The IAS had earlier confirmed the names of those who died when the plane was shot down over eastern Ukraine on 17 July. They were: Joep Lange, a clinical virologist at the University of Amsterdam and former president of the IAS (see Naturehttp://doi.org/tsx;2014); his partner Jacqueline van Tongeren, head of communications at the Amsterdam Institute for Global Health and Development, and a long-time AIDS nurse; Glenn Thomas, media-relations coordinator at the World Health Organization in Geneva, Switzerland; Pim de Kuijer, an activist and lobbyist for STOP AIDS NOW! in Amsterdam; Martine de Schutter, a programme manager at Aids Fonds in Amsterdam; and Lucie van Mens, director of programme development at the Female Health Company in Chicago, Illinois, which produces female condoms.
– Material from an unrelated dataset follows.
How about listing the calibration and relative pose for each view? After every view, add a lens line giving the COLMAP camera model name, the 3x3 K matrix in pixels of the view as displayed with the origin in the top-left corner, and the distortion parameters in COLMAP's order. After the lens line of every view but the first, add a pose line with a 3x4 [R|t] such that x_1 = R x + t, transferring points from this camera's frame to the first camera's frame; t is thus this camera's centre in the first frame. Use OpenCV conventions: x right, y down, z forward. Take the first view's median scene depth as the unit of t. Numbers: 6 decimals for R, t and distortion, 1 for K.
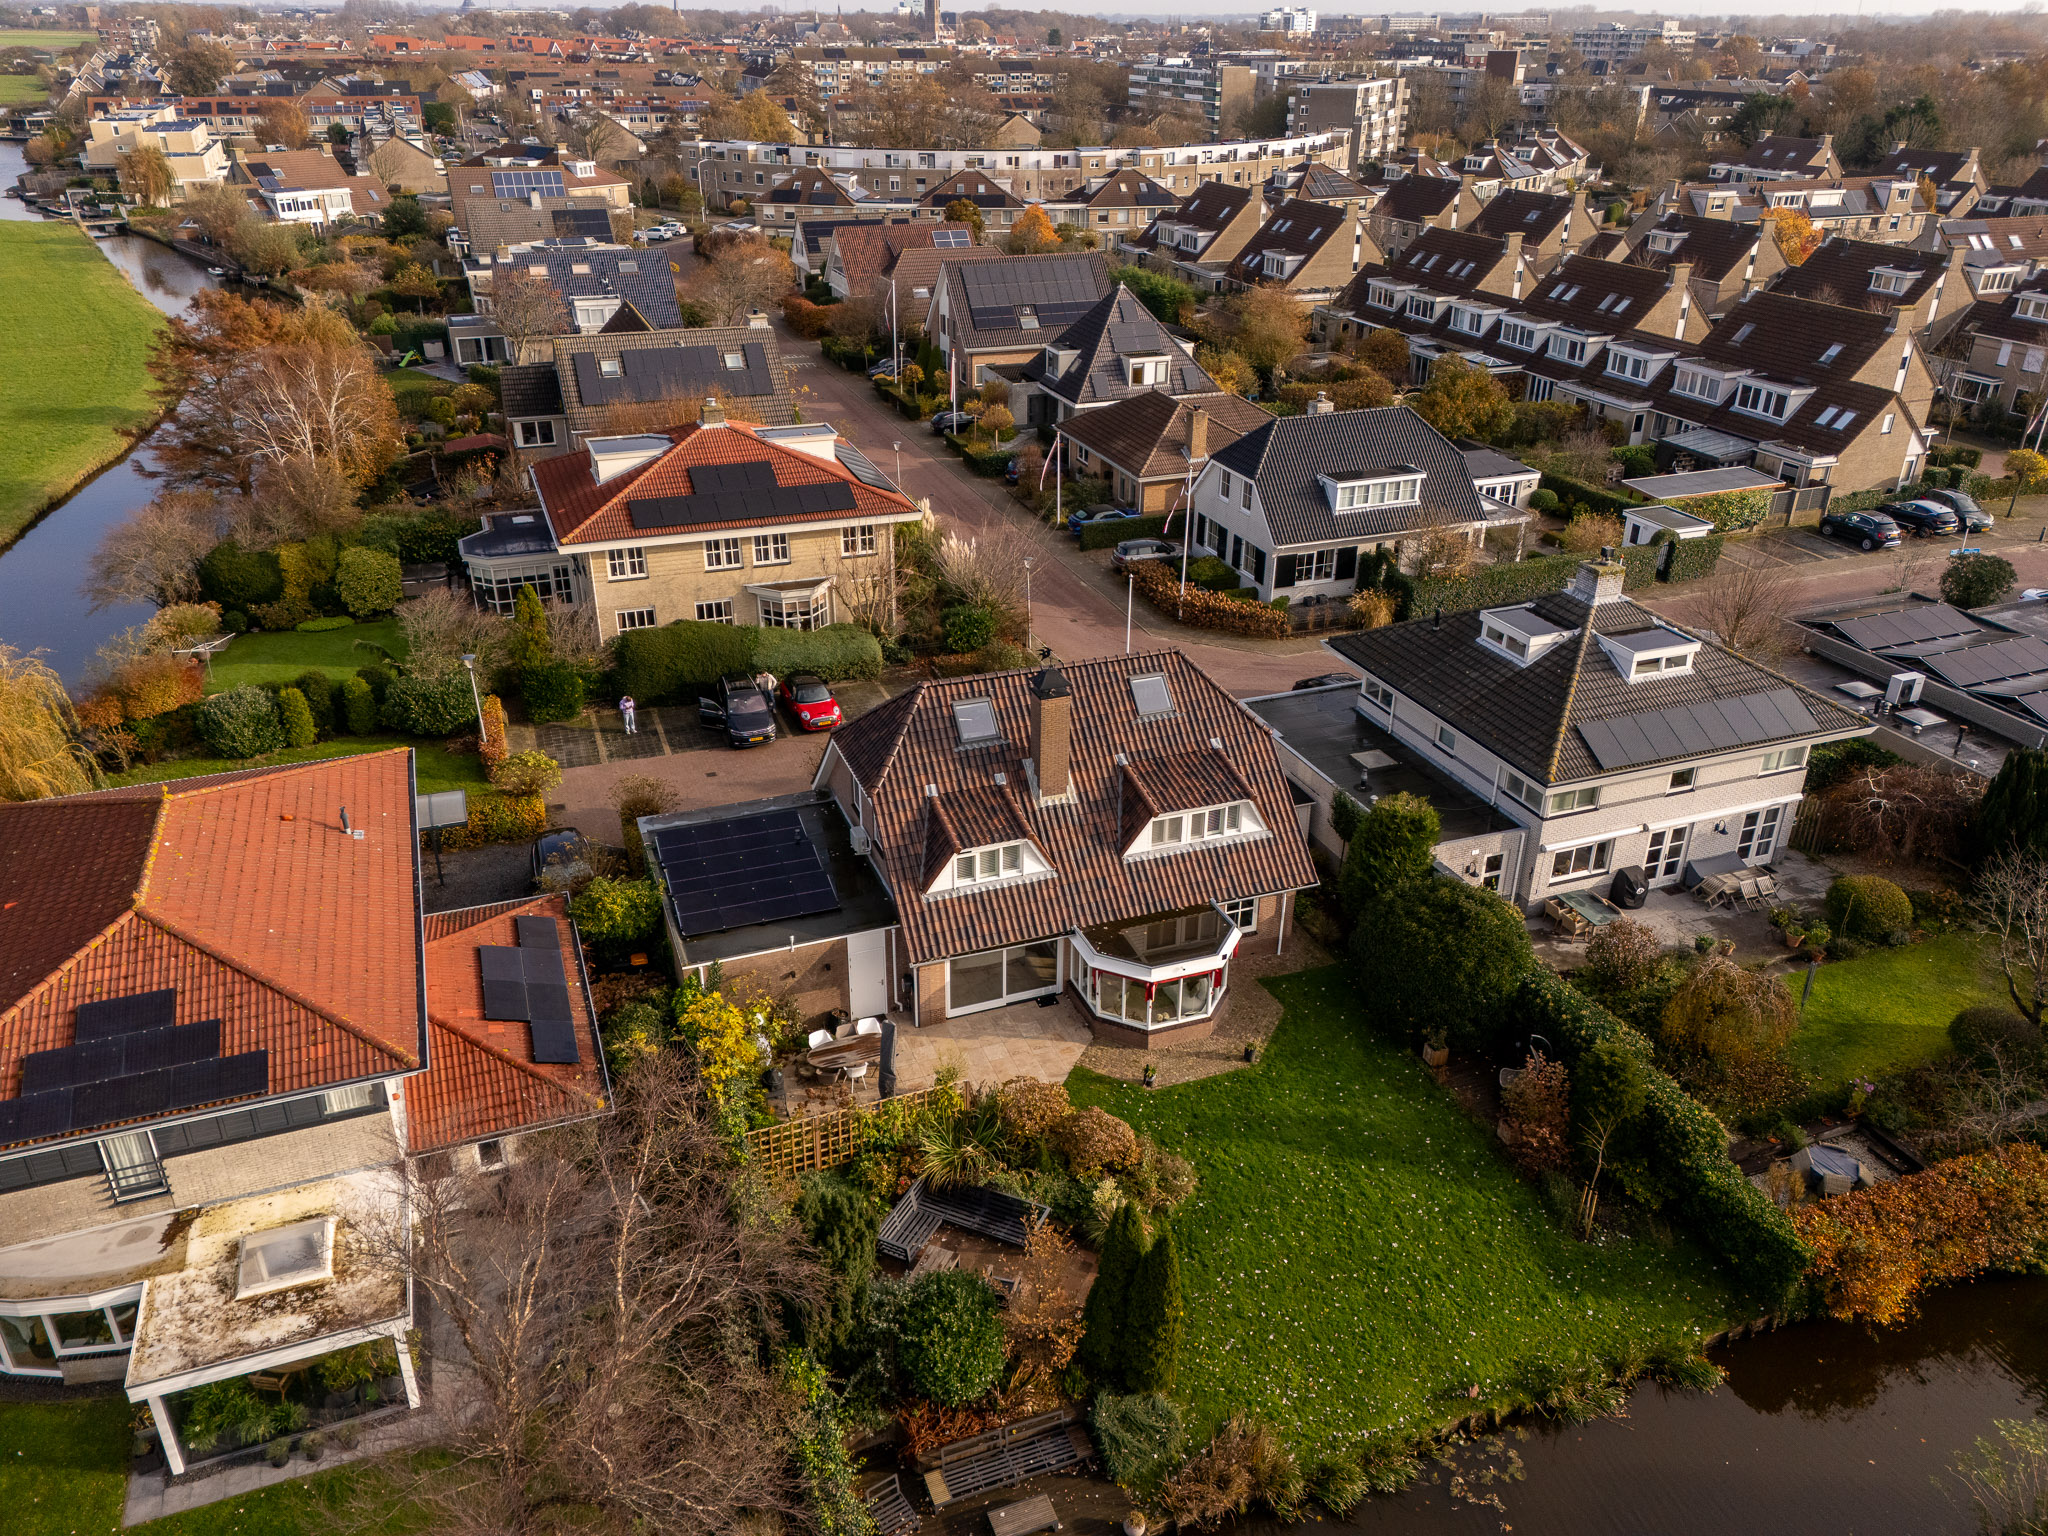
lens RADIAL K [[1496.0, 0, 1024.0], [0, 1496.0, 768.0], [0, 0, 1]] dist [0.093322, -0.002232]
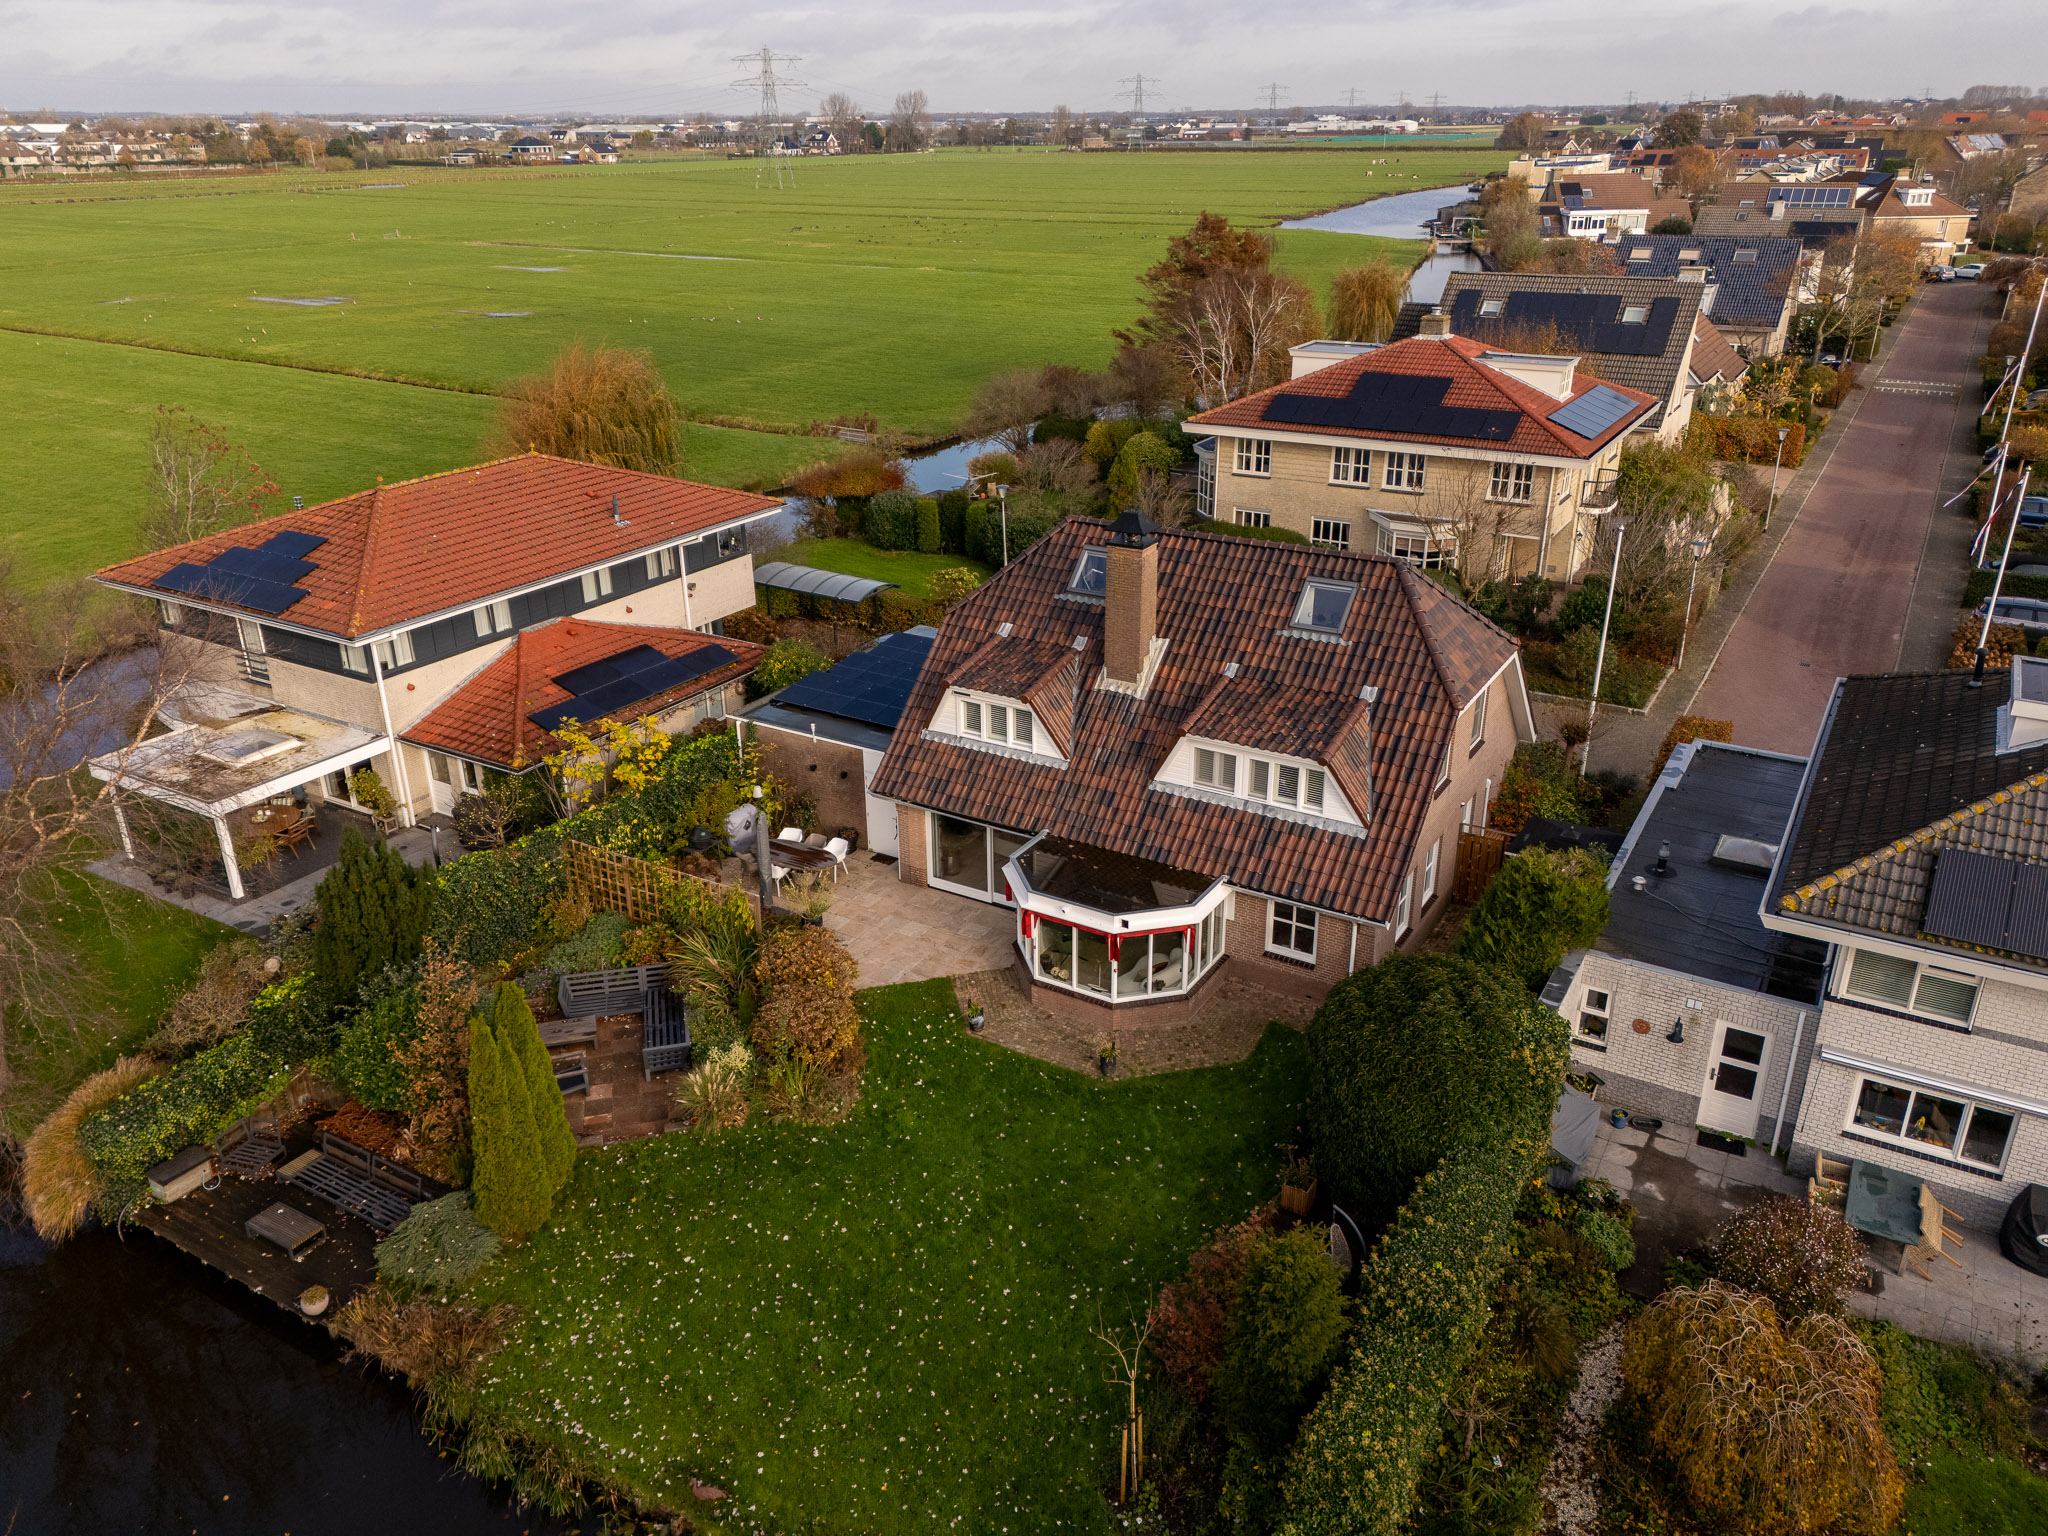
lens RADIAL K [[1496.0, 0, 1024.0], [0, 1496.0, 768.0], [0, 0, 1]] dist [0.093322, -0.002232]
pose [[0.619480, 0.301272, -0.724899, 0.531109], [-0.339642, 0.935383, 0.098502, 0.001572], [0.707734, 0.185186, 0.681776, 0.407584]]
Despite the sombre atmosphere, conference participants were keen to take inspiration from the work and passion of those killed. “Most people are saying that if Lange, Thomas and the others were here, they would want us to continue the struggle,” said Fauci. “So it’s really a parallel emotion, of sadness and loss but also of commitment to move ahead according to the same passion that the people who are not here have shown over the years.”

Sharon Lewin, head of the department of infectious diseases at Monash University in Melbourne, and a co-chair of the conference, said that although sadness lingered, the general mood had changed after the opening ceremony. “There will be further memorials, but in general the conference has returned to its purpose of fighting HIV/AIDS,” she told Nature.

This year’s conference focuses on bringing treatments for HIV and AIDS to people in developing countries. Barré-Sinoussi reminded delegates at the opening session of the need to “step up the pace and redouble our efforts. Too many countries are still struggling to address their HIV epidemic with their most vulnerable people consistently being left behind.”

It is in this effort that the loss of Lange, who helped to establish the safety and effectiveness of treatment using multiple anti­viral drugs, will be most sorely felt, said Fauci. “He was a very inspiring, passionate catalyst. He was an advocate for getting treatment to whoever needs it, no matter where they are in the world.”